WORK TASK:
Read the listing below. Then repeat it exactly.

MATERIAL FOR THIS EXERCISE:
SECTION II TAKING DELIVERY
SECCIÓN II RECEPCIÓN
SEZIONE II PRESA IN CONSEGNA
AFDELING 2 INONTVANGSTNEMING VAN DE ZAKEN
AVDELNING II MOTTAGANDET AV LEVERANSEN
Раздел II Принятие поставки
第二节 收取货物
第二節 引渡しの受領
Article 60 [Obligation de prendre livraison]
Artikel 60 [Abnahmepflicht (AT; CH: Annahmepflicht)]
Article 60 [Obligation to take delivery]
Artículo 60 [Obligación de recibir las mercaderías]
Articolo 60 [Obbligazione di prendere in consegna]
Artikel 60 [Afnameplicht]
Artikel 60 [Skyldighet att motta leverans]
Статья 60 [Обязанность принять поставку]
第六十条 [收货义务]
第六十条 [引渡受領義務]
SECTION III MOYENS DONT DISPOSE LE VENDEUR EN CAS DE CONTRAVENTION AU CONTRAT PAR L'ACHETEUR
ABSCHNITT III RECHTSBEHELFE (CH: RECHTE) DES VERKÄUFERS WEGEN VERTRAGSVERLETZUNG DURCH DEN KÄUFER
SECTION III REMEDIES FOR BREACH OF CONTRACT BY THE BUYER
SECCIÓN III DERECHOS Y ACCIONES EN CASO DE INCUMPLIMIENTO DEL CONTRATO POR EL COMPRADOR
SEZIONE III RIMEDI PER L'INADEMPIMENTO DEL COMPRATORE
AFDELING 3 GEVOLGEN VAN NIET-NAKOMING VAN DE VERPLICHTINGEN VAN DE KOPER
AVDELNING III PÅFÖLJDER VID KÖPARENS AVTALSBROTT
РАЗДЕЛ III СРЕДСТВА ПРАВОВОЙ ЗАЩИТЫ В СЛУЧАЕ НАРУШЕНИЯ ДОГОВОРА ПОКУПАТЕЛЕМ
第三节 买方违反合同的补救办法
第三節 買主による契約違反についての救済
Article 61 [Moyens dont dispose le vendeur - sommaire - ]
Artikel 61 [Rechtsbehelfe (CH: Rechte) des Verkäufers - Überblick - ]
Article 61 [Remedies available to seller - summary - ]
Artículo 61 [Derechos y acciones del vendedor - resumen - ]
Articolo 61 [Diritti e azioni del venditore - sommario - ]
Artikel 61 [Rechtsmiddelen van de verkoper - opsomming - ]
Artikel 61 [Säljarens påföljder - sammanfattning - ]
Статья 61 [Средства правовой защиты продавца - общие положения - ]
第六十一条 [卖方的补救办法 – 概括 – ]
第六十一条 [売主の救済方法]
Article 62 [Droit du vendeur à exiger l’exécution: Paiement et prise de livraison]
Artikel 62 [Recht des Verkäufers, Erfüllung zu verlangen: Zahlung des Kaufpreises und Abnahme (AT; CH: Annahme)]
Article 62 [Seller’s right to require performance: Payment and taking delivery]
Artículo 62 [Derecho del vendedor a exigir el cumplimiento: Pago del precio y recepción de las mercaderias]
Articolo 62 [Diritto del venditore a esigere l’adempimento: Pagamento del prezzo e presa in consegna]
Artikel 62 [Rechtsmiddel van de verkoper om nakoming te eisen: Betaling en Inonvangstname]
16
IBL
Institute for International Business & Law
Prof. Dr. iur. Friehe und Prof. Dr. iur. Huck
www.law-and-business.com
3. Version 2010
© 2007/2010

ANSWER TO THIS TASK:
SECTION II TAKING DELIVERY
SECCIÓN II RECEPCIÓN
SEZIONE II PRESA IN CONSEGNA
AFDELING 2 INONTVANGSTNEMING VAN DE ZAKEN
AVDELNING II MOTTAGANDET AV LEVERANSEN
Раздел II Принятие поставки
第二节 收取货物
第二節 引渡しの受領
Article 60 [Obligation de prendre livraison]
Artikel 60 [Abnahmepflicht (AT; CH: Annahmepflicht)]
Article 60 [Obligation to take delivery]
Artículo 60 [Obligación de recibir las mercaderías]
Articolo 60 [Obbligazione di prendere in consegna]
Artikel 60 [Afnameplicht]
Artikel 60 [Skyldighet att motta leverans]
Статья 60 [Обязанность принять поставку]
第六十条 [收货义务]
第六十条 [引渡受領義務]
SECTION III MOYENS DONT DISPOSE LE VENDEUR EN CAS DE CONTRAVENTION AU CONTRAT PAR L'ACHETEUR
ABSCHNITT III RECHTSBEHELFE (CH: RECHTE) DES VERKÄUFERS WEGEN VERTRAGSVERLETZUNG DURCH DEN KÄUFER
SECTION III REMEDIES FOR BREACH OF CONTRACT BY THE BUYER
SECCIÓN III DERECHOS Y ACCIONES EN CASO DE INCUMPLIMIENTO DEL CONTRATO POR EL COMPRADOR
SEZIONE III RIMEDI PER L'INADEMPIMENTO DEL COMPRATORE
AFDELING 3 GEVOLGEN VAN NIET-NAKOMING VAN DE VERPLICHTINGEN VAN DE KOPER
AVDELNING III PÅFÖLJDER VID KÖPARENS AVTALSBROTT
РАЗДЕЛ III СРЕДСТВА ПРАВОВОЙ ЗАЩИТЫ В СЛУЧАЕ НАРУШЕНИЯ ДОГОВОРА ПОКУПАТЕЛЕМ
第三节 买方违反合同的补救办法
第三節 買主による契約違反についての救済
Article 61 [Moyens dont dispose le vendeur - sommaire - ]
Artikel 61 [Rechtsbehelfe (CH: Rechte) des Verkäufers - Überblick - ]
Article 61 [Remedies available to seller - summary - ]
Artículo 61 [Derechos y acciones del vendedor - resumen - ]
Articolo 61 [Diritti e azioni del venditore - sommario - ]
Artikel 61 [Rechtsmiddelen van de verkoper - opsomming - ]
Artikel 61 [Säljarens påföljder - sammanfattning - ]
Статья 61 [Средства правовой защиты продавца - общие положения - ]
第六十一条 [卖方的补救办法 – 概括 – ]
第六十一条 [売主の救済方法]
Article 62 [Droit du vendeur à exiger l’exécution: Paiement et prise de livraison]
Artikel 62 [Recht des Verkäufers, Erfüllung zu verlangen: Zahlung des Kaufpreises und Abnahme (AT; CH: Annahme)]
Article 62 [Seller’s right to require performance: Payment and taking delivery]
Artículo 62 [Derecho del vendedor a exigir el cumplimiento: Pago del precio y recepción de las mercaderias]
Articolo 62 [Diritto del venditore a esigere l’adempimento: Pagamento del prezzo e presa in consegna]
Artikel 62 [Rechtsmiddel van de verkoper om nakoming te eisen: Betaling en Inonvangstname]
16
IBL
Institute for International Business & Law
Prof. Dr. iur. Friehe und Prof. Dr. iur. Huck
www.law-and-business.com
3. Version 2010
© 2007/2010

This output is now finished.